There is no machinery provided for summoning of witnesses, or of compelling production of documents in an enquiry under Section 36. The returning officer is entitled to act 'Suo motu' in the matter. When one compares this procedure with that prescribed for trial of election petitions by the Election Tribunal under Sections 90 and 92 of the Act, the difference between the two becomes marked. While the proceedings before the Election Tribunal approximate in all essential matters to proceedings in civil courts, the proceedings under Section 36 present a different picture.
There is no 'Lis' in which persons with opposing claims are entitled to have their rights adjudicated in a judicial manner, but an enquiry such as is usually conducted by an 'ad hoc' tribunal entrusted with a quasi-judicial power. In other words, the function of the returning official acting under Section 36 is judicial in character, but he is not to act judicially in discharging it.

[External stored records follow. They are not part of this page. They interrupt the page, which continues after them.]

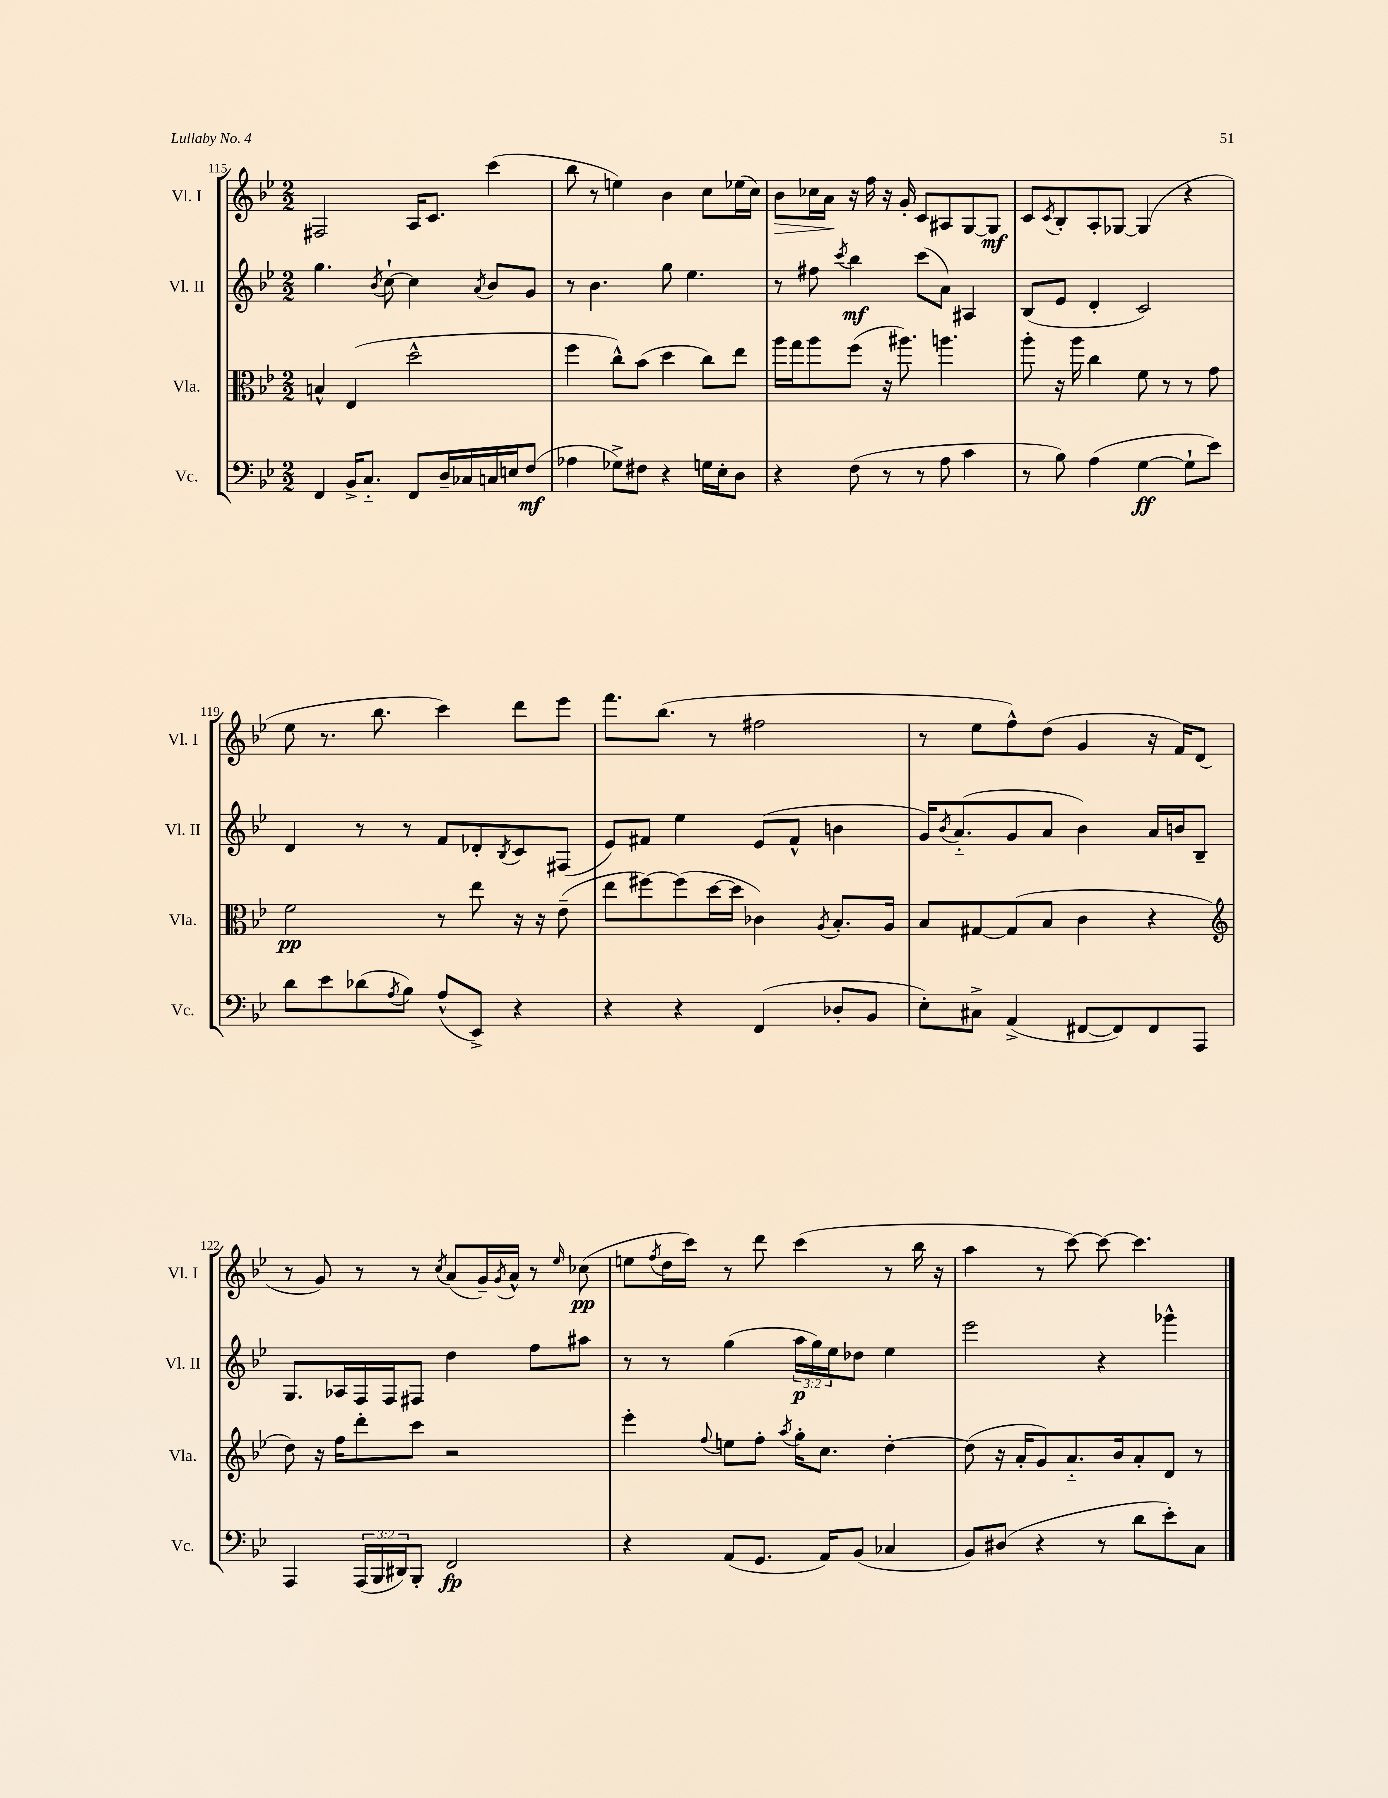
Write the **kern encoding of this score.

**kern	**kern	**kern	**kern
*staff4	*staff3	*staff2	*staff1
*clefF4	*clefC3	*clefG2	*clefG2
*k[b-e-]	*k[b-e-]	*k[b-e-]	*k[b-e-]
*M2/2	*M2/2	*M2/2	*M2/2
4FF/	4B^^/	4.gg\	2F#/
16BB-^/LK	(4E-/	.	.
8.C'~/J	.	.	.
.	.	8qb-/	.
.	.	[8cc`\	.
8FF/L	2dd^^\	4cc\]	16A/LK
.	.	.	8.c/J
16D~/L	.	.	.
16C-/	.	.	.
.	.	8qa/	.
16C/	.	8b-/L	(4ccc\
16E/J	.	.	.
(8F/J	.	8g/J	.
=	=	=	=
4A-\	4ff\	8r	8bb-\
.	.	4.b-\	8r
8G-^\L)	8cc^^\L)	.	4ee\)
8F#\J	(8b-\J	.	.
4r	4dd\	8gg\	4b-\
.	.	4.ee-\	.
16G\LL	8cc\L)	.	8cc\L
16E-'\J	.	.	.
8D\J	8ee-\J	.	(16ee-\L
.	.	.	16cc\JJ)
=	=	=	=
4r	16aa\LL	8r	8b-\L
.	16gg\J	.	.
.	8aa\	8ff#\	16cc-\L
.	.	.	16a\JJ
.	.	8qccc/	.
(8F\	(8ff\J	4bb-\	16r
.	.	.	16ff\
8r	16r	.	16r
.	8.aa#\)	.	16g'/
8r	.	(8ccc\L	8c/L
8A\	4.aa\	8a\J)	8A#/
4c\	.	4A#/	[8G/
.	.	.	8G/]J
=	=	=	=
8r	8aa'\	(8B-/L	8c/L
.	.	.	8qc/
8B-\)	16r	8e-/J	8B-'/
.	16aa\	.	.
(4A\	4cc\	4d'/	8A'/
.	.	.	[8G-/J
[4G\	8f\	2c/)	(4G-/]
.	8r	.	.
8G`\]L	8r	.	4r
8e-\J)	8g\	.	.
=	=	=	=
8d\L	2f\	4d/	8ee-\
8e-\	.	.	8.r
(8d-\	.	8r	.
.	.	.	8.bb-\
8qA/	.	.	.
8B-\J)	.	8r	.
(8A^^/L	8r	8f/L	4ccc\)
8EE-^/J)	8ee-\	8d-'/	.
.	.	8qB-/	.
4r	16r	8c/	8ddd\L
.	16r	.	.
.	(8e-~\	(8F#/J	8eee-\J
=	=	=	=
4r	8ee-\L	8e-/L)	8.fff\L
.	[8ff#\)	8f#/J	.
.	.	.	(8.bb-\J
4r	(8ff#\]	4ee-\	.
.	[16dd\L	.	8r
.	16dd\]JJ	.	.
(4FF/	4c-\)	(8e-/L	2ff#\
.	.	8f#^^/J	.
.	8qA/	.	.
8D-'/L	8.B-'/L	4b\	.
8BB-/J	.	.	.
.	16A/Jk	.	.
=	=	=	=
8E-'\L)	8B-/L	16g/LK)	8r
.	.	8qb-/	.
.	.	(8.a'~/	.
8C#^\J	[8G#/	.	8ee-\L
(4AA^/	(8G#/]	8g/	8ff^^\)
.	8B-/J	8a/J	(8dd\J
[8FF#/L	4c\	4b-\)	4g/
8FF#/])	.	.	.
8FF#/	4r	16a/LL	16r
.	.	16b/J	16f/LK)
8AAA/J	.	8B-~/J	(8d/J
=	=	=	=
*	*clefG2	*	*
4AAA/	8dd\)	8.G/L	8r
.	16r	.	8g/)
.	16ff\LK	16A-/L	.
(24AAA/LL	8ddd'\	16F/	8r
24BBB-/	.	.	.
.	.	16F/J	.
24DD#/J)	.	.	.
8BBB-'/J	8ccc\J	8F#/J	8r
.	.	.	8qcc/
2FF/	2r	4dd\	(8a/L
.	.	.	16g~/L)
.	.	.	8qg/
.	.	.	16a^^/JJ
.	.	8ff\L	8r
.	.	.	16qqee-/
.	.	8aa#\J	(8cc-\
=	=	=	=
4r	4eee-'\	8r	8ee\L
.	.	.	8qff/
.	.	8r	16dd\L
.	.	.	16ccc\JJ)
.	8qqff/	.	.
(8AA/L	8ee\L	(4gg\	8r
8.GG/J	8ff'\J	.	8ddd\
.	8qaa/	.	.
.	16gg'\LK	24aa\LL	(4ccc\
.	.	24gg\)	.
16AA/LK)	8.cc\J	.	.
.	.	24ee-\J	.
(8BB-/J	.	8dd-\J	.
4C-/	[4dd'\	4ee-\	8r
.	.	.	16bb-\
.	.	.	16r
=	=	=	=
8BB-/L)	(8dd\]	2eee-\	4aa\
(8D#/J	16r	.	.
.	16a'/LK	.	.
4r	8g/)	.	8r
.	8.a'~/	.	[8ccc\)
8r	.	4r	8ccc\_
.	16b-/k	.	.
8d\L	8a'/	.	4.ccc\]
8e-'\)	8d/J	4ggg-^^\	.
8C\J	8r	.	.
==	==	==	==
*-	*-	*-	*-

We are of opinion that the returning officer deciding on the validity of a nomination paper is not a Court for the purpose of Section 195 (1) (b) of the Code of Criminal Procedure, and the result is that even as regards the charge under Section 193, the order of the Magistrate was not appealable, as the offence was not committed in or in relation to any proceeding in a Court.'
The above observations have a direct bearing on the case. I would, accordingly, hold that the competent authority under the Act is not a Court and Clause (c) of Sub-section (1) of Section 195 of the Code of Criminal Procedure does not constitute a bar to the taking of cognizance of the present case by the trial Magistrate. The revision, consequently, fails and is dismissed.